The Emperor Haile Selassie, who, as Ras Tafari, became regent in 1916 and ascended the throne in 1930, returned to rule again after the Italian occupation, and despite some discontent with his strong personal régime, he successfully crushed a rising in 1960, although it seemed that he might have to accelerate his plans for reform in some directions. Under his rule the independence of regional chieftains has been sharply reduced.
Only 9 per cent. of the land is arable, and only 30 per cent. even fit for pasture. Coffee, an ancient product of the area, now accounts for half the exports.
In 1950 the United Nations Assembly approved the federation of Eritrea with Ethiopia. Of the million Eritreans, the western half are mainly Moslems, the eastern half Christians; they were divided about the federation too, but accepted it without resistance.

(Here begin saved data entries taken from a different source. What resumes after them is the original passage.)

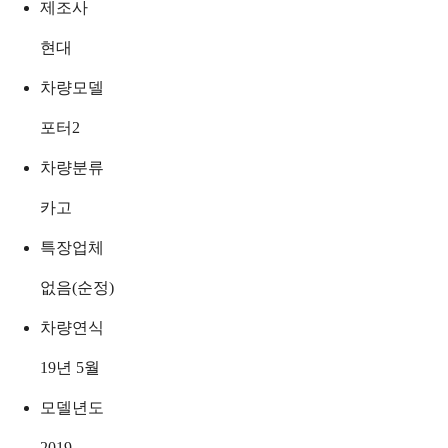
제조사
현대
차량모델
포터2
차량분류
카고
특장업체
없음(순정)
차량연식
19년 5월
모델년도
2019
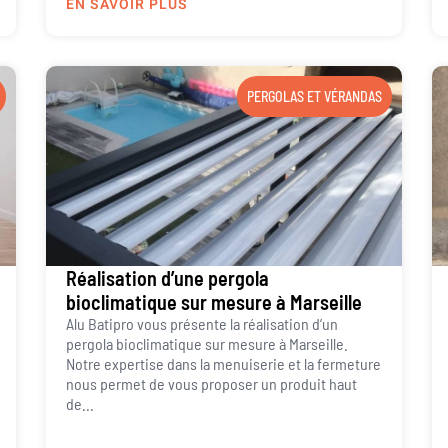
EN SAVOIR PLUS
PERGOLAS ET VÉRANDAS
Réalisation d’une pergola
bioclimatique sur mesure à Marseille
Alu Batipro vous présente la réalisation d’un
pergola bioclimatique sur mesure à Marseille.
Notre expertise dans la menuiserie et la fermeture
nous permet de vous proposer un produit haut
de...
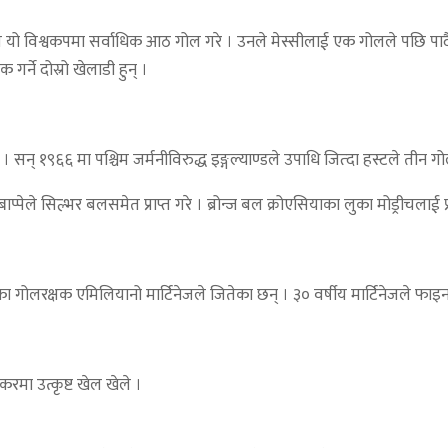
नले यो विश्वकपमा सर्वाधिक आठ गोल गरे । उनले मेस्सीलाई एक गोलले पछि पार्दै य
र्ने दोस्रो खेलाडी हुन् ।
 सन् १९६६ मा पश्चिम जर्मनीविरुद्ध इङ्गल्याण्डले उपाधि जित्दा हस्टले तीन ग
प्पेले सिल्भर बलसमेत प्राप्त गरे । ब्रोन्ज बल क्रोएसियाका लुका मोड्रीचलाई प
ाका गोलरक्षक एमिलियानो मार्टिनेजले जितेका छन् । ३० वर्षीय मार्टिनेजले फाइनलम
करमा उत्कृष्ट खेल खेले ।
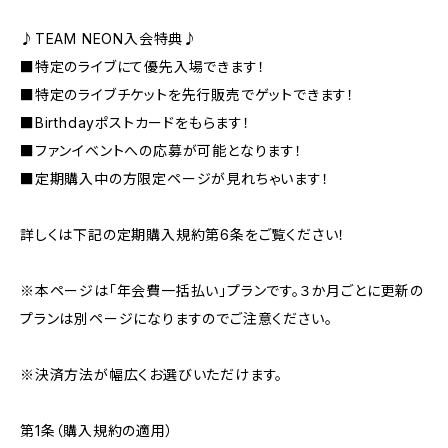
♪TEAM NEON入会特典♪
■特定のライブにて優先入場できます！
■特定のライブチケットを先行販売でゲットできます！
■Birthdayポストカードをもらます！
■ファンイベントへの応募が可能となります！
■定期購入中の方限定ページが見れちゃいます！
詳しくは下記の定期購入規約第6条をご覧ください！
※本ページは「年会費一括払い」プランです。３か月ごとに更新の
プランは別ページになりますのでご注意ください。
※決済方法が幅広くお選びいただけます。
第1条（購入規約の適用）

The union gave Ethiopia a sea coast and two new ports, Massawa and Assab; but its chief outlet to the sea remains Djibuti, in French Somaliland. In 1960 the United Nations Economic Commission for Africa (F) set up its office in Addis Ababa, which has become a less isolated place than its situation might suggest, with a network of air services.
Today, Ethiopia's main external problem is its relations with the Somalis (12).